Friday, April 9, 2010

[edit] Poppies

Wreaths of artificial poppies used as a symbol of remembrance.

Poppies are sold every year as an act of remembrance to fallen soldiers at war.
The poppy's significance to Remembrance Day is a result of Canadian military physician John McCrae's poem In Flanders Fields. The poppy emblem was chosen because of the poppies that bloomed across some of the worst battlefields of Flanders in World War I, their red colour an appropriate symbol for the bloodshed of trench warfare. An American YMCA Overseas War Secretaries employee, Moina Michael, was inspired to make 25 silk poppies based on McCrae's poem, which she distributed to attendees of the YMCA Overseas War Secretaries' Conference.[32] She then made an effort to have the poppy adopted as a national symbol of remembrance, and succeeded in having the National American Legion Conference adopt it two years later. At this conference, a Frenchwoman, Anna E. Guérin, was inspired to introduce the widely used artificial poppies given out today. In 1921 she sent her poppy sellers to London, England, where they were adopted by Field Marshall Douglas Haig, a founder of the Royal British Legion, as well as by veterans' groups in Canada, Australia and New Zealand.

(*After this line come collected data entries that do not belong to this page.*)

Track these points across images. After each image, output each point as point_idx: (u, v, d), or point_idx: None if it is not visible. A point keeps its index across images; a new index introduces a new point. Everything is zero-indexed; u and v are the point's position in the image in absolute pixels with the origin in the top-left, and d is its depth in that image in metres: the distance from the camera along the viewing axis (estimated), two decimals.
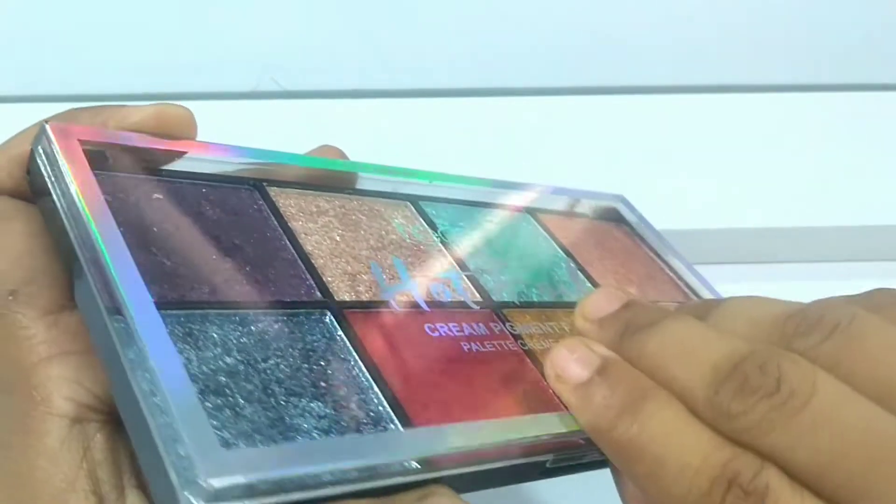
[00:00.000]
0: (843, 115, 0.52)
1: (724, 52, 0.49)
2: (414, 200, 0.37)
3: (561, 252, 0.39)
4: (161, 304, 0.24)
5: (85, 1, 0.31)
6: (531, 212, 0.41)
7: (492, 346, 0.30)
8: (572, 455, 0.28)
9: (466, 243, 0.36)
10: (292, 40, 0.36)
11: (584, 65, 0.44)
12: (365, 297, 0.30)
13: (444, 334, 0.30)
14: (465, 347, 0.30)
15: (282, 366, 0.25)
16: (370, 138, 0.37)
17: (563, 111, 0.44)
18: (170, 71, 0.32)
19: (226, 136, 0.31)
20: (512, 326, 0.32)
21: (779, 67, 0.50)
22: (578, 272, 0.38)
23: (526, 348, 0.31)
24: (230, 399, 0.23)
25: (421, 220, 0.36)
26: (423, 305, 0.30)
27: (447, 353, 0.29)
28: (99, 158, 0.27)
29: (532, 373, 0.31)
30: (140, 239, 0.26)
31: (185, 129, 0.29)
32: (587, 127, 0.45)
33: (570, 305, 0.35)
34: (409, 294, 0.30)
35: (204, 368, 0.23)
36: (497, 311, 0.33)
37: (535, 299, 0.35)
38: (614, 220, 0.44)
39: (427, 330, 0.29)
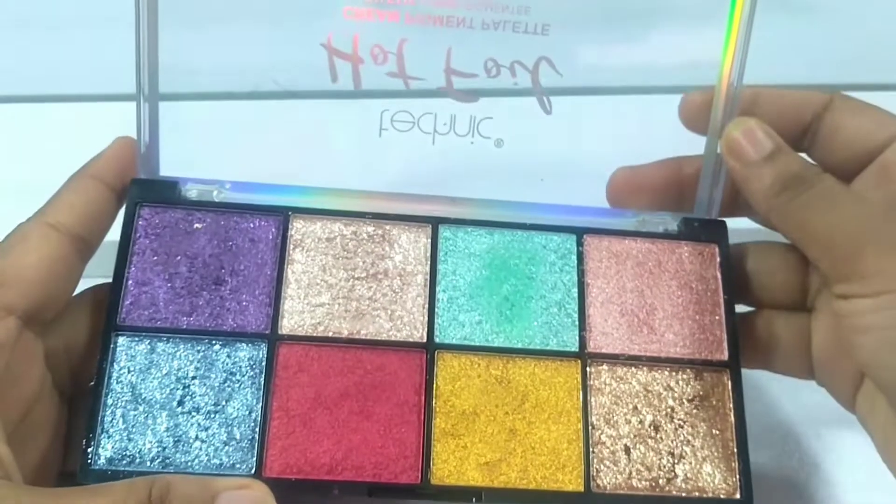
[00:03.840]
0: None
1: None
2: (435, 223, 0.43)
3: (574, 288, 0.43)
4: (121, 328, 0.39)
5: (85, 1, 0.38)
6: (579, 232, 0.44)
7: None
8: None
9: (455, 274, 0.42)
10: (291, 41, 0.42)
11: None
12: (308, 330, 0.41)
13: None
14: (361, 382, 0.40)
15: (203, 383, 0.39)
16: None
17: None
18: (167, 71, 0.41)
19: (226, 135, 0.42)
20: (433, 371, 0.40)
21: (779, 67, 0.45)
22: (575, 314, 0.42)
23: (429, 399, 0.40)
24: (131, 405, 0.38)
25: (428, 244, 0.43)
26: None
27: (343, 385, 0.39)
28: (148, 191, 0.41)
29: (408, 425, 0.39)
30: (150, 267, 0.41)
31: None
32: None
33: (535, 353, 0.41)
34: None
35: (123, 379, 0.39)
36: (430, 352, 0.41)
37: (492, 344, 0.41)
38: (693, 240, 0.44)
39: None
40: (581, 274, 0.43)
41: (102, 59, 0.42)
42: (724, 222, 0.44)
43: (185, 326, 0.40)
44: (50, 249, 0.38)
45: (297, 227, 0.43)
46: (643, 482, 0.40)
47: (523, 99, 0.44)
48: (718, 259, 0.44)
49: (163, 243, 0.41)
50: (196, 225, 0.42)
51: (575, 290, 0.43)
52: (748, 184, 0.40)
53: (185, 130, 0.43)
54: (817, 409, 0.43)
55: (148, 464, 0.38)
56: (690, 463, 0.40)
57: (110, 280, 0.40)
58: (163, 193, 0.42)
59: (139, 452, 0.38)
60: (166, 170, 0.43)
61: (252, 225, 0.42)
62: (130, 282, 0.40)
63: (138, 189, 0.42)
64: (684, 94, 0.44)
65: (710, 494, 0.40)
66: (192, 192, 0.43)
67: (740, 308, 0.44)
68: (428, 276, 0.42)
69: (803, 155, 0.43)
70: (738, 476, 0.40)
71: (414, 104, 0.44)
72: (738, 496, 0.40)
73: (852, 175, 0.42)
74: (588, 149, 0.45)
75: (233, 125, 0.44)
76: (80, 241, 0.39)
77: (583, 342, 0.42)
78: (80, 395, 0.39)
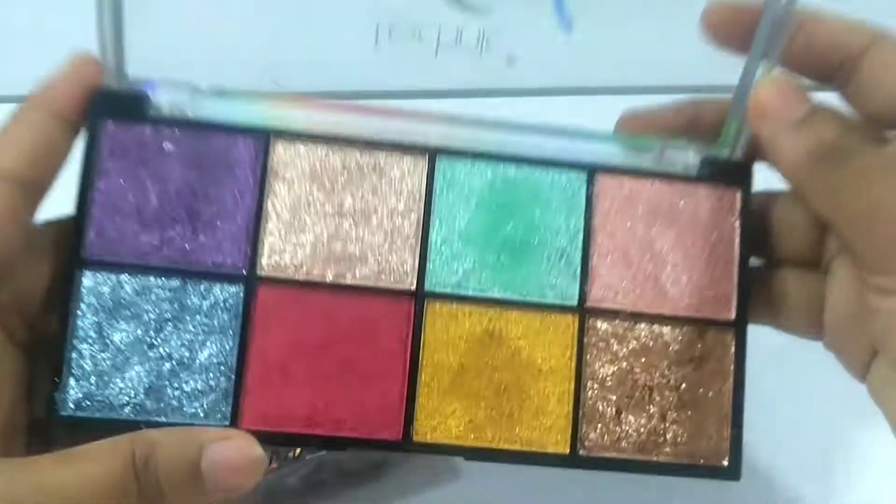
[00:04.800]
0: None
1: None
2: (433, 153, 0.39)
3: (580, 234, 0.39)
4: (85, 263, 0.36)
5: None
6: (590, 170, 0.40)
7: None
8: None
9: (451, 214, 0.39)
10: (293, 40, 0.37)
11: None
12: (289, 272, 0.38)
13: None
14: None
15: (175, 325, 0.37)
16: None
17: None
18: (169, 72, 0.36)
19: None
20: (421, 321, 0.38)
21: None
22: (577, 263, 0.39)
23: (416, 352, 0.37)
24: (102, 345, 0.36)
25: (424, 178, 0.39)
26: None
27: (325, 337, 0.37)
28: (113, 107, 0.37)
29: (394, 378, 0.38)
30: (116, 194, 0.37)
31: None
32: None
33: (530, 306, 0.39)
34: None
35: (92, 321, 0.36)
36: (419, 300, 0.38)
37: (486, 294, 0.38)
38: (716, 181, 0.40)
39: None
40: (588, 218, 0.39)
41: None
42: (749, 165, 0.40)
43: (155, 263, 0.37)
44: None
45: (279, 152, 0.38)
46: (631, 445, 0.39)
47: (542, 13, 0.39)
48: (738, 206, 0.40)
49: (130, 165, 0.37)
50: (166, 144, 0.38)
51: (580, 237, 0.39)
52: (778, 151, 0.36)
53: (155, 27, 0.38)
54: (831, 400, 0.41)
55: (119, 411, 0.36)
56: (682, 427, 0.39)
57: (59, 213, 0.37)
58: (130, 106, 0.38)
59: (108, 398, 0.36)
60: (134, 69, 0.38)
61: (228, 147, 0.38)
62: (95, 210, 0.37)
63: (102, 101, 0.37)
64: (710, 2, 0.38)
65: (699, 460, 0.39)
66: (162, 103, 0.38)
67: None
68: (421, 216, 0.39)
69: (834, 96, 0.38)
70: (728, 443, 0.39)
71: (416, 10, 0.39)
72: (725, 463, 0.39)
73: (887, 128, 0.37)
74: (609, 70, 0.40)
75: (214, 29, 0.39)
76: (31, 185, 0.35)
77: (582, 296, 0.39)
78: (40, 342, 0.37)
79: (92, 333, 0.36)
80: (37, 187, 0.35)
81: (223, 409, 0.37)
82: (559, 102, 0.40)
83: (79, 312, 0.36)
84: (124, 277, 0.37)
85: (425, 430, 0.38)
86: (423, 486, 0.46)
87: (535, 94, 0.40)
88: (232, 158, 0.38)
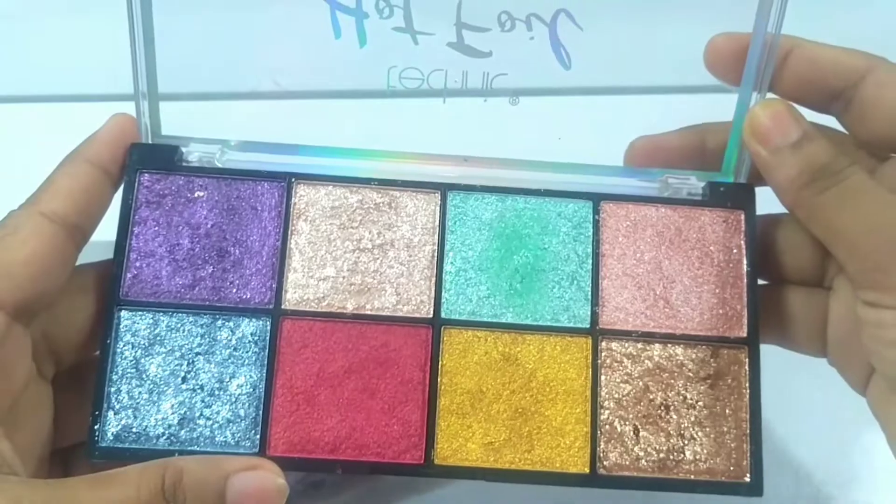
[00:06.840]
0: None
1: None
2: (444, 189, 0.41)
3: (589, 260, 0.41)
4: (123, 303, 0.39)
5: (90, 4, 0.36)
6: (596, 199, 0.42)
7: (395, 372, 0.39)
8: None
9: (464, 244, 0.41)
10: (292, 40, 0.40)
11: None
12: (312, 305, 0.40)
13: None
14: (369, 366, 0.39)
15: (207, 359, 0.39)
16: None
17: None
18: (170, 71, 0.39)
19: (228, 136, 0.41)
20: (439, 348, 0.40)
21: None
22: (588, 287, 0.40)
23: (434, 377, 0.39)
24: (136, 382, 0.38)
25: (437, 212, 0.41)
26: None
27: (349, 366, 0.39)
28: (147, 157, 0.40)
29: (416, 406, 0.39)
30: (152, 239, 0.40)
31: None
32: None
33: (544, 330, 0.40)
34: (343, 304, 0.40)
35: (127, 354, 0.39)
36: (437, 328, 0.40)
37: (500, 320, 0.40)
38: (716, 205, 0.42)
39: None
40: (596, 244, 0.41)
41: (105, 59, 0.41)
42: (752, 187, 0.42)
43: (188, 301, 0.40)
44: (42, 242, 0.36)
45: (301, 194, 0.41)
46: (651, 464, 0.39)
47: (540, 54, 0.41)
48: (744, 227, 0.41)
49: (164, 213, 0.40)
50: (197, 193, 0.41)
51: (589, 262, 0.41)
52: (772, 172, 0.38)
53: (187, 93, 0.41)
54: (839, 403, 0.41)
55: (154, 441, 0.38)
56: (701, 444, 0.39)
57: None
58: (163, 158, 0.41)
59: (145, 430, 0.38)
60: (168, 129, 0.41)
61: (254, 192, 0.41)
62: (133, 254, 0.40)
63: (138, 154, 0.40)
64: (711, 37, 0.40)
65: (719, 477, 0.39)
66: (193, 156, 0.41)
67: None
68: (436, 248, 0.41)
69: (832, 119, 0.40)
70: (748, 459, 0.39)
71: (423, 60, 0.41)
72: (747, 479, 0.39)
73: (886, 153, 0.38)
74: (608, 107, 0.43)
75: (234, 89, 0.42)
76: (75, 229, 0.38)
77: (595, 318, 0.40)
78: (65, 373, 0.39)
79: (130, 369, 0.39)
80: (80, 231, 0.38)
81: (252, 437, 0.38)
82: (559, 103, 0.42)
83: (117, 349, 0.39)
84: (159, 316, 0.39)
85: (446, 454, 0.39)
86: (421, 488, 0.47)
87: (535, 93, 0.42)
88: (258, 202, 0.41)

The annual selling of poppies is the major source of income for the Royal British Legion in the UK. The poppy has no particular price, it is sold for a donation or the price may be suggested by the individual vendor. The black plastic centre of the poppy was marked "Haig Fund" until 1994.[33]
A small number of people choose to wear white poppies to indicate a preference to look forward to peace rather than backward at the sacrifice. Those who wear the white poppy have, since their introduction in the nineteen twenties, expressed their desire for peaceful alternatives to military action, which may be due to a variety of reasons from the religious, the humanitarian, legal or economic. White Poppies may be home-made, or they are sold by the Peace Pledge Union [34] in the U.K. The Co-operative Women's Guild produced White Poppies in 1933, along with white poppy wreaths.[35] Some of the early white poppies were made of white silk and silver, with the word PEACE across the metal button at the centre.